The "Mutable State Pattern"

Once upon a time I was building an AngularJs application basically alone for a client, and all of the sudden I needed to share data between two totally independent components (it what actually back when we called them controllers, but for this story I'm just going to call them components as it relates better to us today). I created an AngularJS service (which for other frameworks could really be any singleton class, one which always returns the same instance). I called it "DataHolderService", and it just held one huge object of other objects that eventually contained all of the strings and numbers, ie data, that was to be presented in the app. It got the job done actually. I would inject that service into the two components, and they could both reference the same object. I used this for a while and thought I was really clever for managing my state like this. However, in an argument against redux I was defendeding the mutable state pattern, but then my opponent presented me with this: 

"When you use your mutable state pattern, when any of the properties of your state change, you don't know what changed it."

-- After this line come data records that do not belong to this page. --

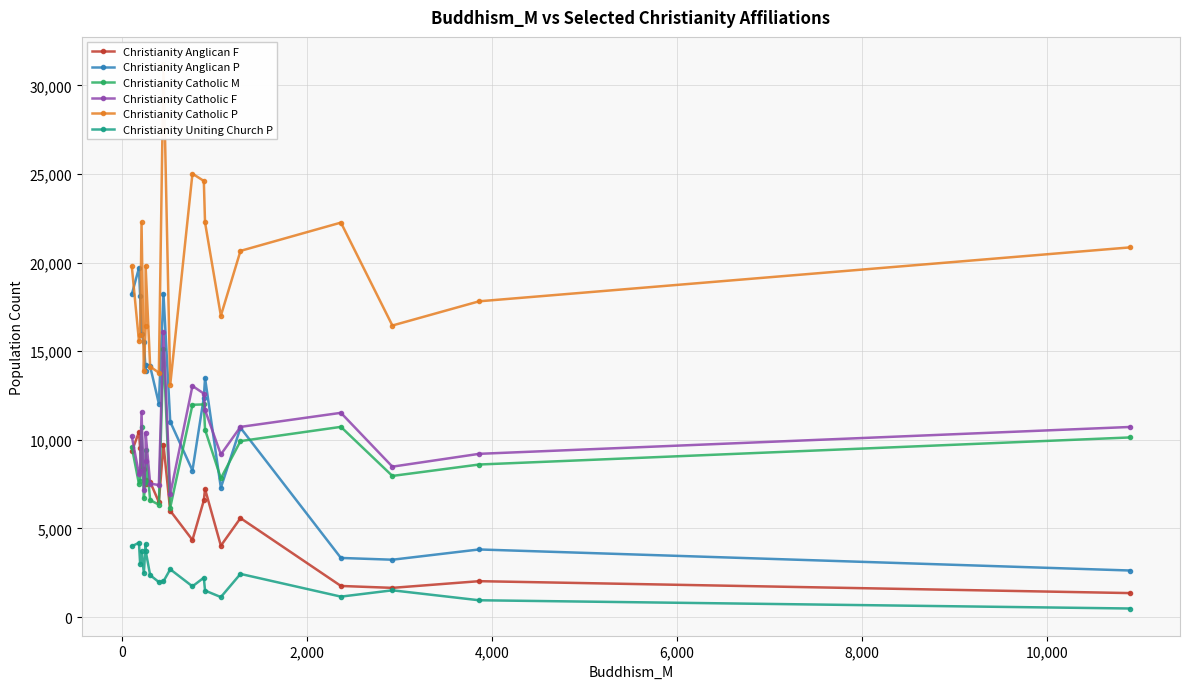

Does the chart display data point markers on the line(s)?

Yes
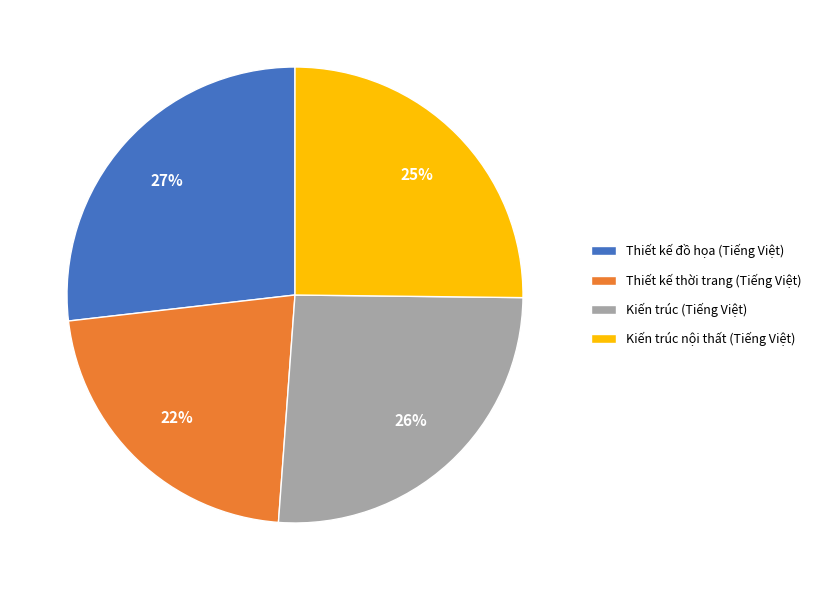

To the nearest percent, what is the difference between the Kiến trúc (Tiếng Việt) and Thiết kế thời trang (Tiếng Việt) slice percentages?

4%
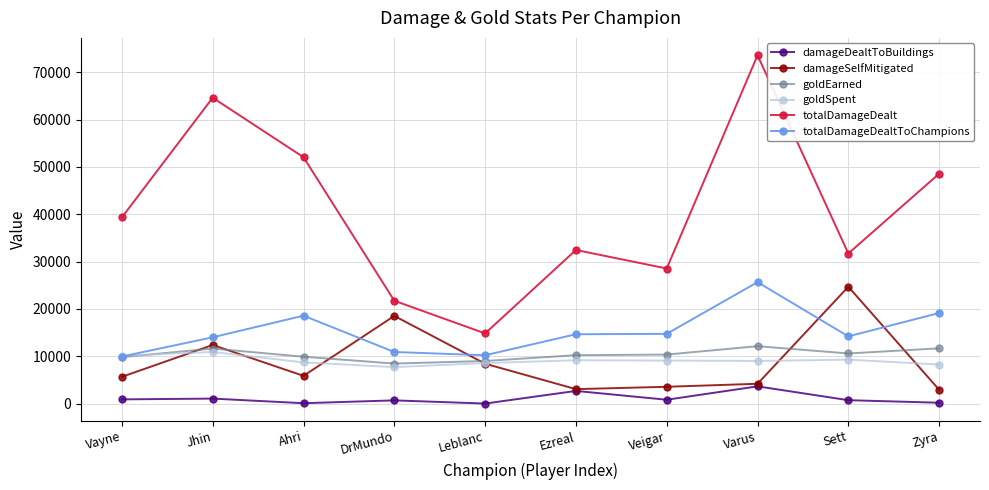

What is the sum of the damageSelfMitigated values at DrMundo and Veigar?

22064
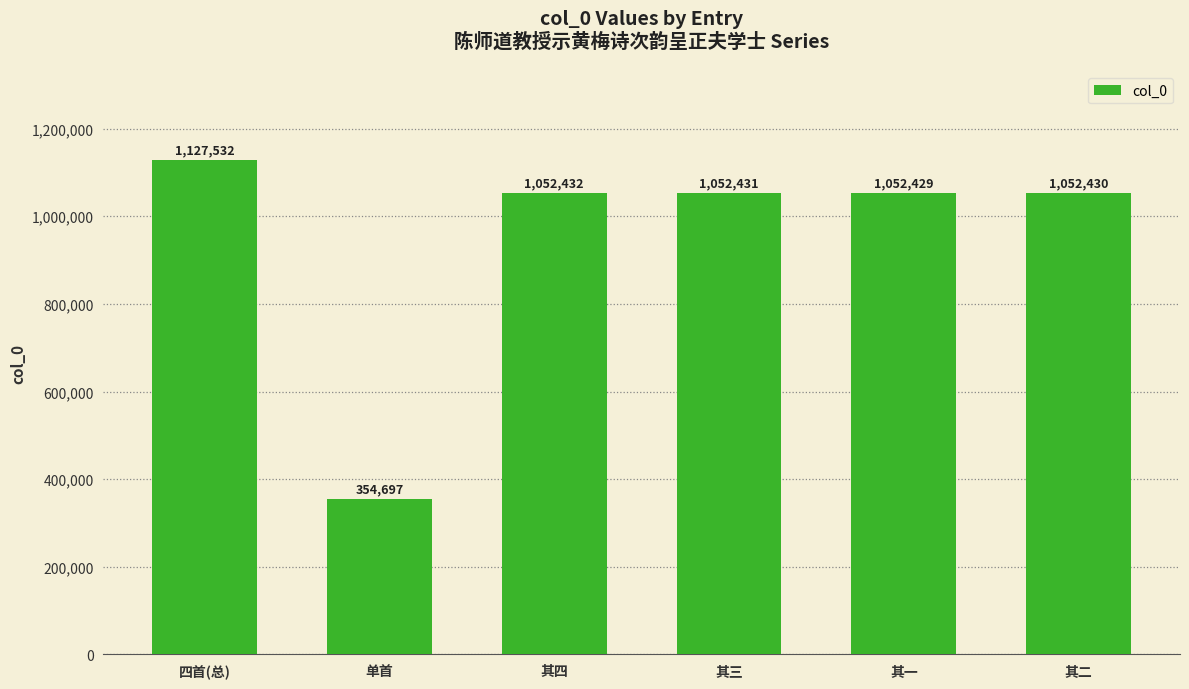

List the labels in order of value, smallest first.

单首, 其一, 其二, 其三, 其四, 四首(总)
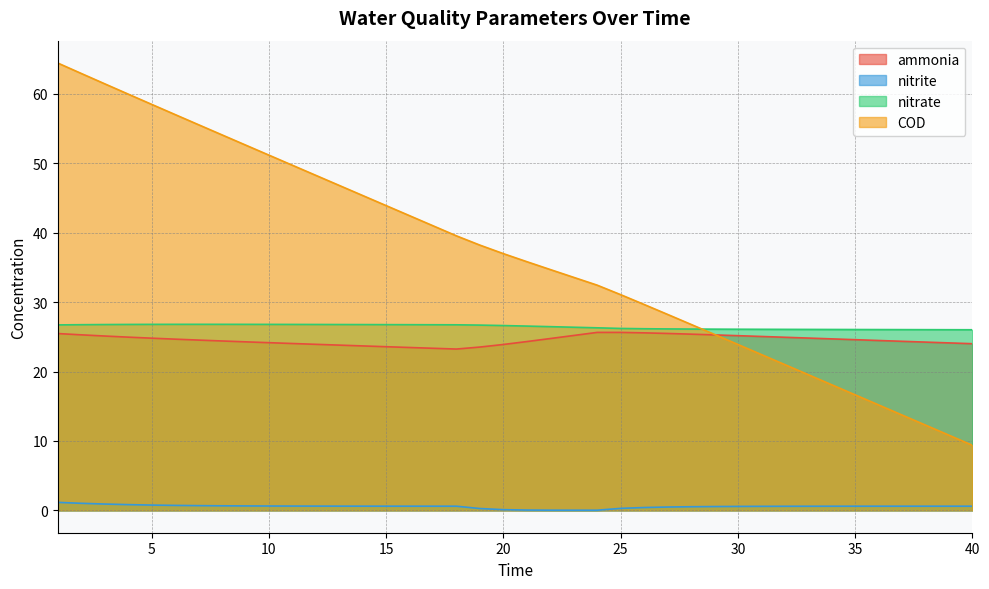

Rank the categories by nitrate value from highest to lowest.

7, 8, 6, 9, 5, 10, 11, 4, 12, 13, 3, 14, 15, 16, 2, 17, 18, 1, 19, 20, 21, 22, 23, 24, 25, 26, 27, 28, 29, 30, 31, 32, 33, 34, 35, 36, 37, 38, 39, 40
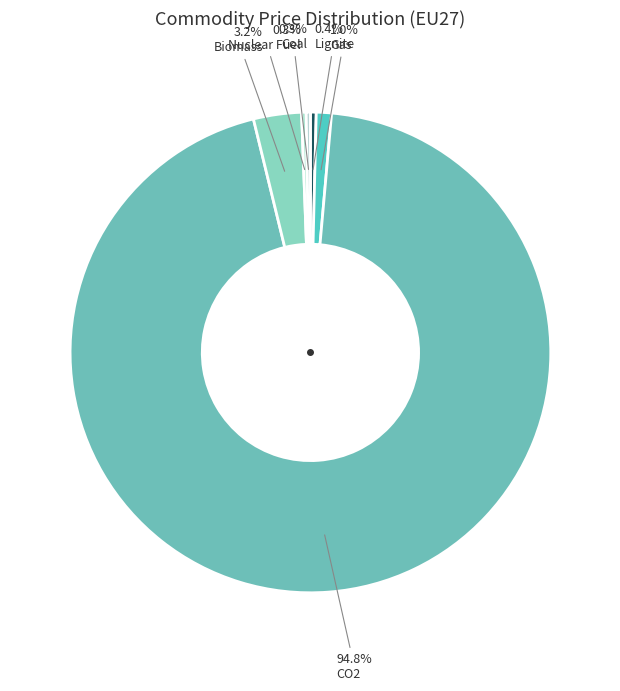

Combined, do Biomass and Coal account for over 50%?

No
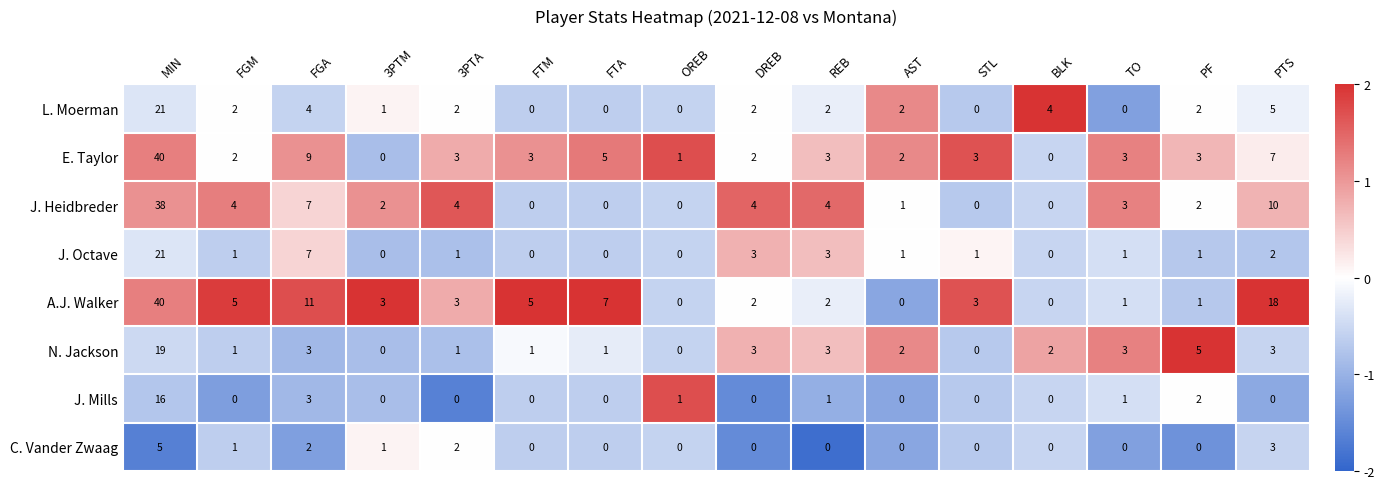

Is the value of A.J. Walker at PTS greater than the value of N. Jackson at MIN?

No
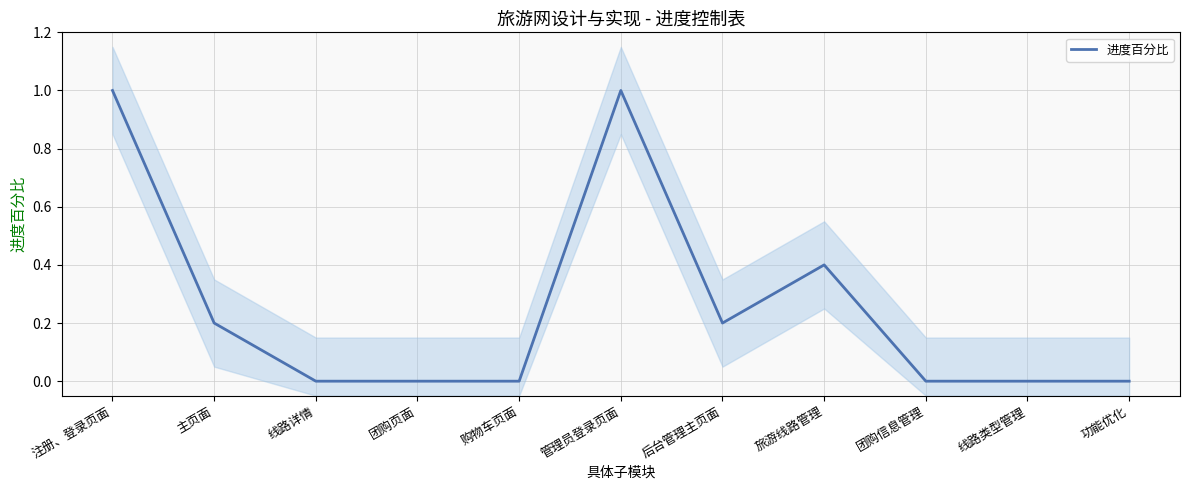

What is the sum of all values?

2.8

I spent a lot of time trying to think of how to disprove this statement. With my front-end frameworks I no longer needed to manually update the screen, and when one component updated the state it would render an update for other components also using that service's data. However, I got to points where the components would be rendering something weird, and I would see the state object (via console logs) with strange data in it. But then what do you do? I mean, you basically have to just backtrack through your console.log statements and try to figure out what happened. Race conditions and async stuff can make things hairy. It is for this reason that I deem the "mutable state pattern" and anti-pattern that should hardly ever be used irl. Instead, I recommend Redux. **ahhhh choir of angel begins singing because someone mentioned Redux**


The Redux Solution

Redux basically allows you extract all your data into some object (aka the store) in its own file, and for all of your [smart] components you can say, "yeah, just update your display whenever that object over there changes any of these specific properties". The component then dispatches actions (which are defined by a string, normally named type, and an object, normally called the payload). This actions are handled by one of more reducers. A reducer is usually a file one function, reduce. Reduce takes two things as inputs: the current state and your action payload that you sent in. Inside of that function is usually just one big switch statement when you switch on the type for the action you passed in. So your case statements are just the strings that give a name to the different actions being fired. And here's the kicker- each of those case statements return a new state. It's important that they don't modify the state directly because then we go back to having the same problems as in the mutable state pattern. Instead. We create a new state and return it so that we have a history, a record book that we can look back on. We can say, "Ok. The state was first this, then I did this action with these parameters, and afterwards the state became this". You can follow it back to where that action was called, and with the Redux Devtools Chrome Extension you have an amazing visualization for analyzing this history of states and actions.


Going Meta For A Second

I really believe that every application is just a reflection of data that can be represented by a bunch of strings and numbers inside of nested objects. This is why Redux's one state paradigm makes sense to me. Different components many care about different "slices" of your state, but in the end it's all part of the whole application state. I like Redux better than the Flux implementation called Flux (for the reason above, and also just because I think it's a terrible choice for a name). And if you are one of those hipsters trying to push something lightweight thing like MobX, just go home. Redux is what is needs to be and nothing more. It's a way to represent the application state and manage it as it changes. So whether you are using Angular, React, or something else, I hope you will recognize that power and elegance of Redux that that it fills your front-end development days with organization, control, and joy.